PROVIDED DATA –
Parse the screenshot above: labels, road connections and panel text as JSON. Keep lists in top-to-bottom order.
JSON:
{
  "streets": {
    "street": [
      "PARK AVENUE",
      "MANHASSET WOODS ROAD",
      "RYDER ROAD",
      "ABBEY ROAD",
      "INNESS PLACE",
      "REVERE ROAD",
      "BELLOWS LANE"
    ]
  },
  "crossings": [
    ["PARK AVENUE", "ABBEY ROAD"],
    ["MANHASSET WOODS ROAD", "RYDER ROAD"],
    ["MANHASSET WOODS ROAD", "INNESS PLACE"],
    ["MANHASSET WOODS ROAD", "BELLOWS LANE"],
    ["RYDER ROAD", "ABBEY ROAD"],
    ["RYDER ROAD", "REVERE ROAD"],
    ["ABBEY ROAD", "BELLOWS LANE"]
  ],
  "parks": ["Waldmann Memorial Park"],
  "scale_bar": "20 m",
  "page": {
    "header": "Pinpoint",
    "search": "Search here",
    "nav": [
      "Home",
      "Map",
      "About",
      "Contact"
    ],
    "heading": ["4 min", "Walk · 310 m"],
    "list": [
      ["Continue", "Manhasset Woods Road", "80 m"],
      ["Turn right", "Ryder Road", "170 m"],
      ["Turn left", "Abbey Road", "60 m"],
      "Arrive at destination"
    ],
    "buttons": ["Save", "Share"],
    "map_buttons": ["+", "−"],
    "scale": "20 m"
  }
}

WHAT THE EXERCISE ASKS – The answer is a count and nothing more: lines above that contain "PLACE".

EXERCISE RESULT – 2